The protests could probably be appeased by less arrogant policies that concede something.
The facts in Hong Kong confirm few certainties and raise many questions. By now, the data clearly shows the explosion of antagonism between Beijing and the ex-British colony. Tens of thousands of protesters, clashes with police, and European-style images confirm this: tear gas, riot shields, batons, but also the determination and courage of those taking to the streets.
The motive that unleashed the protests is clear: in 2017, citizens will have to vote in direct and universal elections for the governor of Hong Kong. After four partial elections—in which Beijing’s decisions were decisive—preparing a new law for the next election is necessary.
China has already made it known that it will impose stringent rules and, most importantly, it will select the roster of candidates. Essentially, residents will only be able to vote for candidates approved by Beijing. It’s a forceful application of the “one country, two systems” concept that Deng Xiao Ping and Margaret Thatcher negotiated for the return of Hong Kong to China in 1997. For Beijing, membership does not allow any exemptions.
The island is allowed to have its own currency, flag, bureau of statistics, and a baseline of democratic freedom that China is progressively—and perhaps surprisingly—encroaching on. The protests represent the tip of the iceberg of the resentment felt toward Beijing, whose tentacles are threatening to jeopardize Hong Kong’s diversity and greater wealth. For this reason, the protests’ slogans come from hearts, minds, and wallets. They want to limit the inflow of uneducated tourists from Mainland China, the nouveau riche without rules, and women that give birth on the island to gain residency. The tension is palpable; a law even prohibits bringing more than 1.8 kilos of powdered milk back to China, unobtainable on the Mainland and obviously desired in Hong Kong.
And yet, this time the protests contain strong idealistic themes like liberty and elections. A population that has frequently been accused of cultivating materialistic ambitions has discovered and affirmed unexpected tensions. Not surprisingly, the demonstrations have taken on a famous slogan against Wall Street’s injustices. It’s called Occupy Central, after the place where finance and public offices are concentrated.
The first victim is the local government. It has withdrawn police from the clashes, hoping that protesters will respect the law and dialogue. They seem like judicious moves, but they will probably be short-lived due to Hong Kong’s limited autonomy. Those making decisions in Hong Kong know that they owe their nominations to China, as well as their futures. The ghost of Tian An Men Square is returning to Beijing, even if the protests cannot be compared. In any case, the Chinese government doesn’t understand that the antagonistic situations need to be understood before they can be repressed. They see conspiracies, instability, and attempts to overthrow its sovereignty, when it could manage the situation with ductility without folding.

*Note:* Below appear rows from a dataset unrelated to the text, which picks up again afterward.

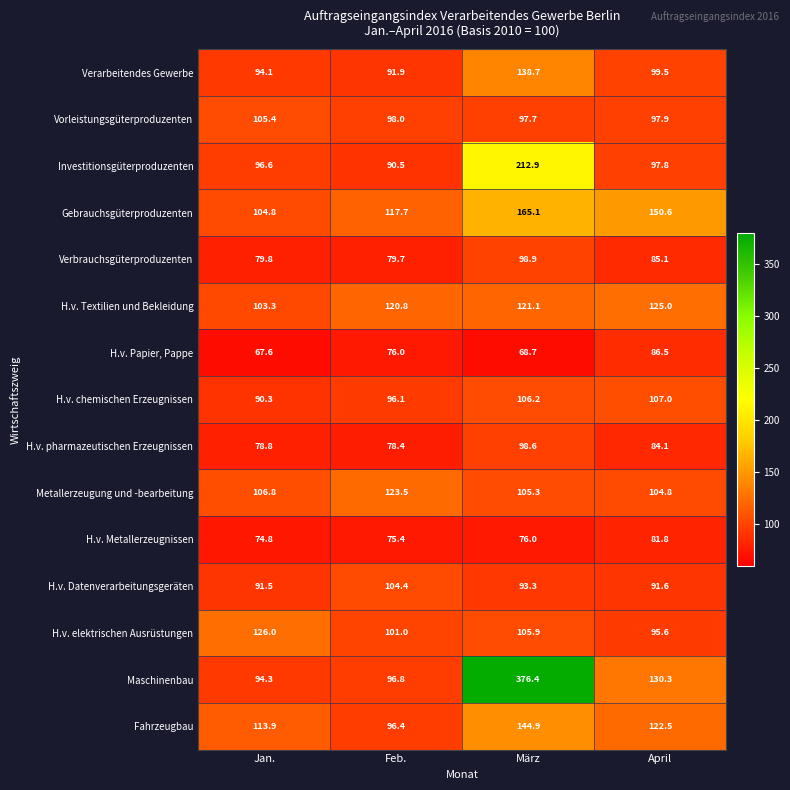

True or false: Verbrauchsgüterproduzenten has a value of 98.9 at März.

True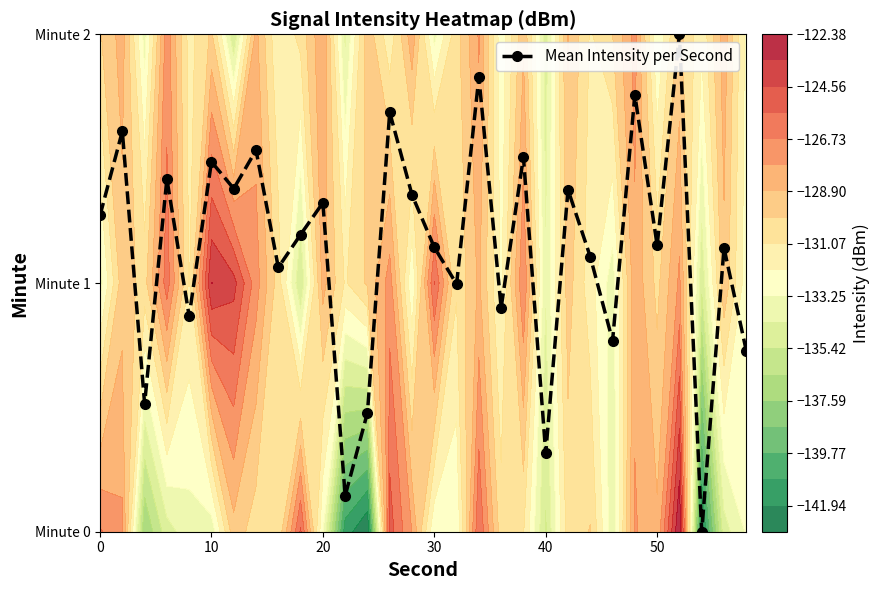

True or false: the data shows 0.6 at 16.

False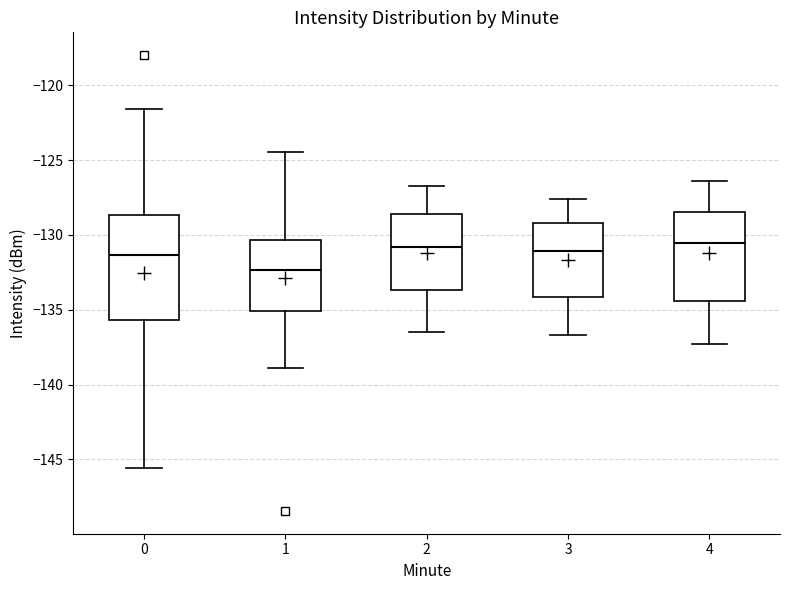

Reading left to right, transcribe this box plot: for each box, give where its median line is, the range the box spans, and where its two whiskers end, as read against the y-axis. The values are not printed on the chart, so give them approximately, as read against the axis.

0: median -131.5, box -135.5 to -128.5, whiskers -145.5 to -121.5
1: median -132.5, box -135.0 to -130.5, whiskers -139.0 to -124.5
2: median -131.0, box -133.5 to -128.5, whiskers -136.5 to -126.5
3: median -131.0, box -134.0 to -129.0, whiskers -136.5 to -127.5
4: median -130.5, box -134.5 to -128.5, whiskers -137.5 to -126.5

No one doubts China’s ownership of Hong Kong. The protests could be appeased by less arrogant policies that concede something without making the monolith vacillate. If Beijing barks and doesn’t bite, it’s preparing for repressions that are striking due to their uselessness. A long-sighted look would be useful for politics: Hong Kong is in the same sea as Taiwan, the mother of all tensions. The dialogue has been resumed, business is booming, and unification is no longer a mirage. Is it worth scaring 23 million Taiwanese to repress peaceful students in Hong Kong?